The popular history of falconry begins in medieval Europe, although there is evidence to suggest its earlier origins in both China and here on the Arabian Peninsula. In Europe it soon became the sport of kings, which goes some way to explaining the rest of a phrase that has long since disappeared from view: if a "kestrel [is] for a knave", literally a person of low social standing, then a falcon was likely to belong to a king and a saker (a Eurasian falcon) would be kept by a knight and so forth.
There is more: when was the last time you were "hoodwinked" by someone? Or were required to have a "chaperone"? Both words trace their roots to the sport and relate to the leather caps or literally the "little capes" falconers use to calm their birds.
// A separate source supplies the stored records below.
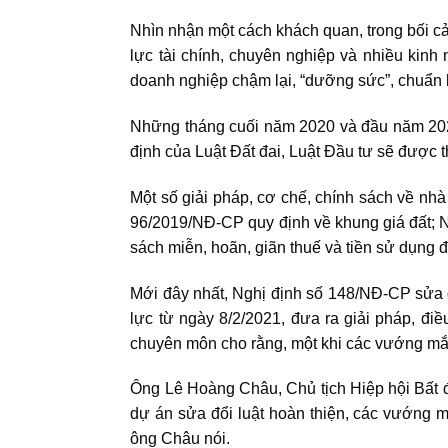
Nhìn nhận một cách khách quan, trong bối cả
lực tài chính, chuyên nghiệp và nhiều kinh 
doanh nghiệp chậm lại, “dưỡng sức”, chuẩn 
Những tháng cuối năm 2020 và đầu năm 2021,
định của Luật Đất đai, Luật Đầu tư sẽ được t
Một số giải pháp, cơ chế, chính sách về nhà
96/2019/NĐ-CP quy định về khung giá đất; N
sách miễn, hoãn, giãn thuế và tiền sử dụng 
Mới đây nhất, Nghị định số 148/NĐ-CP sửa đổ
lực từ ngày 8/2/2021, đưa ra giải pháp, đi
chuyên môn cho rằng, một khi các vướng mắc
Ông Lê Hoàng Châu, Chủ tịch Hiệp hội Bất đ
dự án sửa đổi luật hoàn thiện, các vướng 
ông Châu nói.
Likewise, have you recently been at the "end of your tether" or awaiting the screening of some Olympic final or other with "bated breath"?
Naturally, there have also been slightly less glorious examples of falconry terminology crossing into popular culture: spare a thought for the Toyota Tercel, a boxy family saloon car produced by the Japanese car maker for a quarter of a century beginning in the late 1970s and named after the male hawk. Not even such a noble moniker or vaguely respectable sales figures could save this forgettable model from the scrap heap.
Enjoy Adihex when it arrives early next month and remember that a "fed up" falcon will not want to go hunting, while a fed up child will always want to go home to bed.